12. «ОБРЫВКИ МОЕЙ ЖИЗНИ»

   (Из выступления 17 октября 1951 г.)
 
   И теперь он арестован. За ним пришли в шесть утра, когда он пытался побриться. Руки у него дрожали. Порезал себе подбородок — порез был глубокий, долго кровоточил. Вот в таком плачевном состоянии его и арестовали.
   — У вас есть полчаса, чтобы попрощаться с семьей, — сказали ему. Затем он сел в военный автофургон: три дня езды неизвестно куда, по бесконечной ровной дороге без поворотов. Сопровождавший его капитан не мог или не решался что-либо объяснить.
   — Имейте терпение, — говорил капитан. — Когда приедем, все узнаете. Таков секретный приказ военного министра.
   Он не имел представления, куда его везут. На заре второго дня фургон остановился посреди поросшей бурьяном пустоши. Небо было темное, холодное. Доносился шум морского прибоя. Люди из конвоя в гражданской одежде принялись закрывать стекла и шасси фургона густой проволочной сеткой.
   — Я буду жаловаться, — сказал Полковник. — Я не преступник. Я полковник аргентинской армии. Уберите сетки.
   — Это не из-за вас, — равнодушно возразил капитан. — Это из-за камней. Скоро мы выедем на дорогу, где камни со страусиное яйцо. Если не защитить машину, нас разобьют вдребезги.
   Едва они тронулись в путь, он эти камни почувствовал. Они ударяли по металлу с оглушительным грохотом. Когда машина замедляла ход, слышались могучие порывы ветра — беспрестанные, яростные.

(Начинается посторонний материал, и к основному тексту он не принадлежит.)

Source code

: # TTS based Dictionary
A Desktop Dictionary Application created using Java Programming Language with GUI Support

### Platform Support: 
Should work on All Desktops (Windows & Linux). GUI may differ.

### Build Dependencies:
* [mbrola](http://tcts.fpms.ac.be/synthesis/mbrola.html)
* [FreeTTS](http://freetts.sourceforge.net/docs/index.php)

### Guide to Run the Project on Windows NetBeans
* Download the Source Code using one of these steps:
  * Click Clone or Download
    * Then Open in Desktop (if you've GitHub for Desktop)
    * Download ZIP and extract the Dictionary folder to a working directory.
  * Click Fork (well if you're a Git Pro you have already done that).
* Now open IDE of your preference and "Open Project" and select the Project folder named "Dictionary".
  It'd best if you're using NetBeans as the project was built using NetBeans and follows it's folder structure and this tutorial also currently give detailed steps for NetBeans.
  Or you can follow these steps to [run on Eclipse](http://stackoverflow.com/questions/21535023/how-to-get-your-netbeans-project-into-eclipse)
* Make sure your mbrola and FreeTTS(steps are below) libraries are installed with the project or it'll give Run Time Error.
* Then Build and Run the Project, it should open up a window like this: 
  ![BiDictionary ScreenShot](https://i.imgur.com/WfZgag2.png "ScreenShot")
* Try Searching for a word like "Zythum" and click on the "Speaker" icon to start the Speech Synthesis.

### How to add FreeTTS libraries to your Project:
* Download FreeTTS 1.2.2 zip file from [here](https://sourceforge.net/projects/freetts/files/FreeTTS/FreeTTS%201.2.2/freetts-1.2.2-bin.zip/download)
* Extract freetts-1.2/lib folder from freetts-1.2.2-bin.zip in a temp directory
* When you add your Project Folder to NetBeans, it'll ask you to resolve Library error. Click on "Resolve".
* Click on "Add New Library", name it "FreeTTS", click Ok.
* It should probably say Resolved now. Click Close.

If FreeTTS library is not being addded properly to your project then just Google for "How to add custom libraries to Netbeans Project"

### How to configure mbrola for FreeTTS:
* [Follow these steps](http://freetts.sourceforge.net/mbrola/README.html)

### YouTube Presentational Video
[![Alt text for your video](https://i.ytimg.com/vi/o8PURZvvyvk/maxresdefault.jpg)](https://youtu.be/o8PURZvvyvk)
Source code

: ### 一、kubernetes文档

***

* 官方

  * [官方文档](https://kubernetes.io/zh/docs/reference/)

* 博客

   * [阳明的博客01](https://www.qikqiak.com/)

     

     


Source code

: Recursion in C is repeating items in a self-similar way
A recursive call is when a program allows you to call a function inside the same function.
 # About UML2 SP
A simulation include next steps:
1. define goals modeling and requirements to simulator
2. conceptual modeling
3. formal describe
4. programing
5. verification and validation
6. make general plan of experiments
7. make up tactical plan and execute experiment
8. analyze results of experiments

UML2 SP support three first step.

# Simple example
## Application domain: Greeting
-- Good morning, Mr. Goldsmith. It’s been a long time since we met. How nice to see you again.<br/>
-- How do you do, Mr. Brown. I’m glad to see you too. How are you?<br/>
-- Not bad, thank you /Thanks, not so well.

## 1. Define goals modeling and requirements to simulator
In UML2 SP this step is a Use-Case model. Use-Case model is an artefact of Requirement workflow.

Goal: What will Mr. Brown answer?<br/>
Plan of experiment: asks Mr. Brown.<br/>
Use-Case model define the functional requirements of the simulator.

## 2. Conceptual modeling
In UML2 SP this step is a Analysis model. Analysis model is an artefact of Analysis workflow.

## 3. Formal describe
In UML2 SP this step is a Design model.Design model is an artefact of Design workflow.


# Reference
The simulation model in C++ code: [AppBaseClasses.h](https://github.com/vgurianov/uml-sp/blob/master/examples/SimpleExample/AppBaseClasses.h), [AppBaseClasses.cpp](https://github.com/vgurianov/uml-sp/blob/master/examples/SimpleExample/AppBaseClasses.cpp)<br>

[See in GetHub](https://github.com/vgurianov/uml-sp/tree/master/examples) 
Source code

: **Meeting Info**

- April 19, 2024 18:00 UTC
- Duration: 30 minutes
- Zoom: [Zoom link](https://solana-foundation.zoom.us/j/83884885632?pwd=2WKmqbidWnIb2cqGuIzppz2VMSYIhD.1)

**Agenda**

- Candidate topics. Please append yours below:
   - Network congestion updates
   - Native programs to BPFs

   К полуночи третьего дня они проехали вдоль ряда кубических цементных домов — вместо обычных окон в них были фрамуги, двери железные. Перед входом в один из них капитан высадил его и вручил ему ключ.
   — Там внутри есть все, что вам нужно, — сказал капитан. — Завтра утром к вам придут.
   Внутри были походная койка, большой стол с карандашами и блокнотами, настольная лампа и двустворчатый шкаф. Полковник с облегчением увидел на вешалке несколько своих полковничьих форм. Они были чистые, с новыми золотыми звездами на погонах. В воздухе стоял застарелый, упорный запах пыли. Полковник пытался выйти в ночную тьму, но ветер не позволял сделать ни шагу. Ветер обдавал его истощенное тело пылью и осколками кварца, охватывал его так плотно, будто не было ни пространства, ни света — ничего, кроме безумия ветра, взбадривающего самого себя. Вдали Полковник разглядел что-то вроде конусообразного холма. Кричали какие-то птицы, возможно, чайки — что в темноте было странно. Полковника мучила жажда, но он знал, что ничем не сможет ее утолить. Так он вернулся в свою комнату (или в эту пустоту, которую отныне будет называть своей комнатой), зная, что началось одиночество и что конца этому одиночеству не будет.